Legislators also worked this year to remove the long-standing exclusion of farmworkers from Virginia’s minimum wage. This exclusion is rooted in Jim Crow-era attempts by white southern elites to maintain a two-tier wage system and thereby undermine interracial solidarity, while suppressing wages for Black workers and therefore their own labor costs. Although survey data on farmworkers in Virginia is limited, the stories and observations gathered by farmworker organizers show this exclusion primarily harms Latino workers today. Unfortunately, HB157, which would have undone this exclusion, was also vetoed by the governor on March 28.
Some public policies directly impact wages, while other policies — like the rules and limitations around collective bargaining — indirectly impact both wages and the overall ability of working people to exert influence over their working conditions and our society as a whole. When working people are able to join together and collectively bargain over wages, benefits, and working conditions, they are able to improve their own wages and benefits, which also results in higher wages for non-union workers and a higher level of participation in (small-d) democratic structures. That’s why unions were the bedrock of the expansion of the middle class and increase in living standards during the post-WWII years. By contrast, it’s no coincidence that the intentional erosion of labor unions in the past 40 years has coincided with greater inequality and a stagnating standard of living for most working people.

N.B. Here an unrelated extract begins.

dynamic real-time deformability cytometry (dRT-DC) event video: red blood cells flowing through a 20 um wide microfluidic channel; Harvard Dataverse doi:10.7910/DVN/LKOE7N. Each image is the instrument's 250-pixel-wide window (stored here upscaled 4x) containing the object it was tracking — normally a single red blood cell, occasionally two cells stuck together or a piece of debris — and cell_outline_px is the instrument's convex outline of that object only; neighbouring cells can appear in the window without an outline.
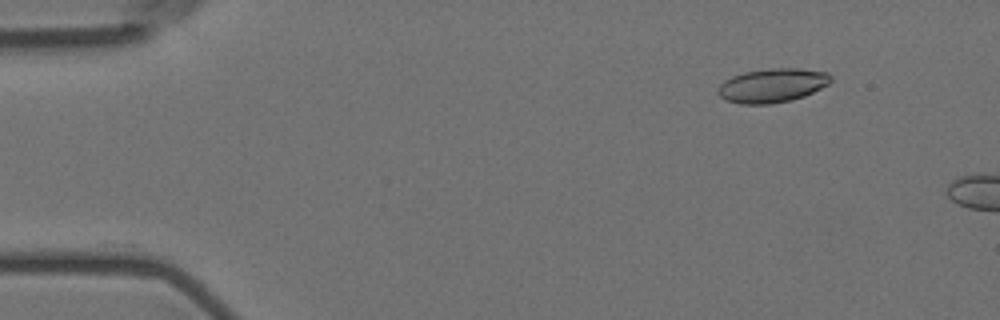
{"species": "Egyptian fruit bat (a non-hibernating species)", "species_latin": "Rousettus aegyptiacus", "temperature_condition": "room temperature", "stored_images_in_passage": 5, "camera_frame_rate_fps": 3000, "um_per_image_px": 0.085, "animal": {"sex": "female"}, "frame": {"image": 1, "passage_image": 1, "time_ms": 0.0, "image_size_px": [1000, 320], "cell_outline_px": [[832, 80], [828, 84], [804, 96], [792, 100], [768, 104], [740, 104], [728, 100], [720, 96], [716, 92], [720, 84], [724, 80], [732, 76], [744, 72], [768, 68], [800, 68], [828, 72], [832, 76]], "centroid_in_image_um": [65.65, 7.25], "position_along_channel_um": 19.4, "area_um2": 22.43}}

Currently in Virginia, state employees — people like the teaching, nursing, and cleaning staff at our public colleges and hospitals, highway maintenance workers, and retail workers at ABC stores — are prohibited by state law from collective bargaining. Local government and school board employees are only allowed to collectively bargain if their employer passes a resolution or ordinance opting in. This year, legislators put forward a proposal to recognize collective bargaining rights for state workers and to strengthen collective bargaining for local government and school employees. Virginia’s long-time ban on collective bargaining by state and local workers is rooted in state suppression of organizing by Black workers. The first General Assembly resolution against state agencies and local governments recognizing and bargaining with unionized workers was in response to Black workers organizing at UVA hospital in the 1940s, and that resolution was cited in the 1977 Supreme Court of Virginia decision saying local governments didn’t have the right to bargain with unions. In 2020, legislators partially lifted the ban for local workers but created a complex opt-in system rather than fully recognizing collective bargaining rights, while not making any progress at the state level. Unfortunately, this year’s proposals to strengthen recognition of collective bargaining rights did not advance from the House and Senate “money committees.”
As we look to build a commonwealth where every family can thrive, more progress must be made on these key labor protections to support working people.